Valve took the initiative for its Steam Deck by taking ownership of the manufacturing process, but that doesn’t mean there won’t ever be room for established hardware manufactures to get in on the Steam-branded gaming-PC-on-the-go business.
According to IGN, a successful launch of the Steam Deck could open the door for more manufactures to create their own spin on the hardware. The publication sat down with several members of the Steam Deck team at Valve to talk about the device’s future and talk about what the Steam Deck 1.0 will bring to the table. That full chat can be found here.
In regards to future versions of the device, Valve developers say the device is fairly future-proof in its current state but the company both plans to work on new iterations itself and hopes that other manufacturers will take a stab at it as well.

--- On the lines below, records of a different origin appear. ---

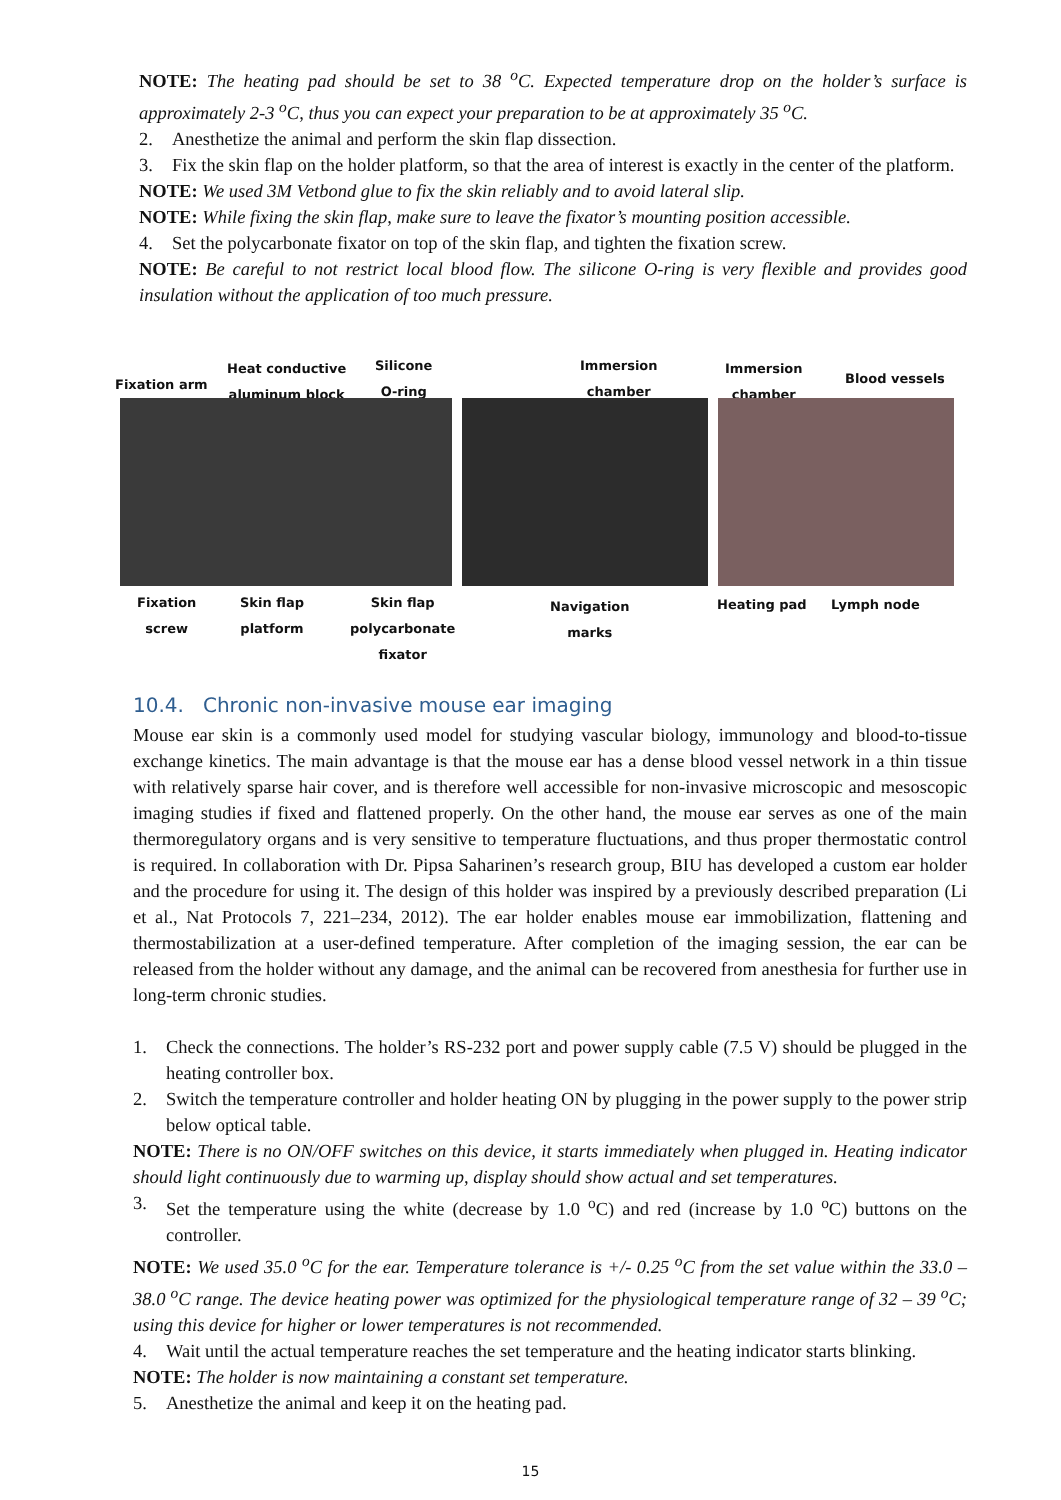NOTE: The heating pad should be set to 38 <sup>o</sup>C. Expected temperature drop on the holder’s surface is approximately 2-3 <sup>o</sup>C, thus you can expect your preparation to be at approximately 35 <sup>o</sup>C.
2. Anesthetize the animal and perform the skin flap dissection.
3. Fix the skin flap on the holder platform, so that the area of interest is exactly in the center of the platform.
NOTE: We used 3M Vetbond glue to fix the skin reliably and to avoid lateral slip.
NOTE: While fixing the skin flap, make sure to leave the fixator’s mounting position accessible.
4. Set the polycarbonate fixator on top of the skin flap, and tighten the fixation screw.
NOTE: Be careful to not restrict local blood flow. The silicone O-ring is very flexible and provides good insulation without the application of too much pressure.
Fixation arm
Heat conductive
aluminum block
Silicone
O-ring
Immersion
chamber
Immersion
chamber Blood vessels
Fixation
screw
Skin flap
platform
Skin flap
polycarbonate
fixator
Navigation
marks
Heating pad Lymph node
10.4. Chronic non-invasive mouse ear imaging
Mouse ear skin is a commonly used model for studying vascular biology, immunology and blood-to-tissue exchange kinetics. The main advantage is that the mouse ear has a dense blood vessel network in a thin tissue with relatively sparse hair cover, and is therefore well accessible for non-invasive microscopic and mesoscopic imaging studies if fixed and flattened properly. On the other hand, the mouse ear serves as one of the main thermoregulatory organs and is very sensitive to temperature fluctuations, and thus proper thermostatic control is required. In collaboration with Dr. Pipsa Saharinen’s research group, BIU has developed a custom ear holder and the procedure for using it. The design of this holder was inspired by a previously described preparation (Li et al., Nat Protocols 7, 221–234, 2012). The ear holder enables mouse ear immobilization, flattening and thermostabilization at a user-defined temperature. After completion of the imaging session, the ear can be released from the holder without any damage, and the animal can be recovered from anesthesia for further use in long-term chronic studies.
1. Check the connections. The holder’s RS-232 port and power supply cable (7.5 V) should be plugged in the heating controller box.
2. Switch the temperature controller and holder heating ON by plugging in the power supply to the power strip below optical table.
NOTE: There is no ON/OFF switches on this device, it starts immediately when plugged in. Heating indicator should light continuously due to warming up, display should show actual and set temperatures.
3. Set the temperature using the white (decrease by 1.0 <sup>o</sup>C) and red (increase by 1.0 <sup>o</sup>C) buttons on the controller.
NOTE: We used 35.0 <sup>o</sup>C for the ear. Temperature tolerance is +/- 0.25 <sup>o</sup>C from the set value within the 33.0 – 38.0 <sup>o</sup>C range. The device heating power was optimized for the physiological temperature range of 32 – 39 <sup>o</sup>C; using this device for higher or lower temperatures is not recommended.
4. Wait until the actual temperature reaches the set temperature and the heating indicator starts blinking.
NOTE: The holder is now maintaining a constant set temperature.
5. Anesthetize the animal and keep it on the heating pad.
15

“We look at [the Steam Deck] as just a new category of device in the PC space,” Steam Deck designer Greg Coomer tells IGN. “And assuming that customers agree with us that this is a good idea, we expect not only to follow up in the future with more iterations ourselves, but also for other manufacturers to want to participate in the space.”
Another Steam Deck developer, designer Lawrence Yang, jumps in to add that the operating system powering the device, SteamOS 3, is freely available “for any manufacturer that wants to make a similar product.”
Valve is no stranger to working with outside hardware manufacturers on the odd physical product. The company notably partnered with HTC when it made its HTC Vive VR headset, but what likely comes to mind first is Valve’s quietly sunset Steam Machine program. First officially revealed in 2013, Steam Machines were announced as pre-built PCs designed for living room use that would be powered by a Linux-based operating called SteamOS.
While Valve opted to start things off with a single self-made model for its Steam Deck handheld, the initial run of Steam Machines were to be made by several different developers with a variety of price tags and hardware specifications across the entire range. The hardware never really took off in a powerful way however, likely hampered by launch delays and, later on, a just a lack of consumer interest. The hardware’s listing was quietly removed from the Steam platform in 2018.
With lessons likely learned from the Steam Machine Saga, Valve is starting this latest foray into game hardware off in a much more focused way. However only time will tell if that approach will eventually make the difference and bring the success that would encourage more hardware makers to get on board.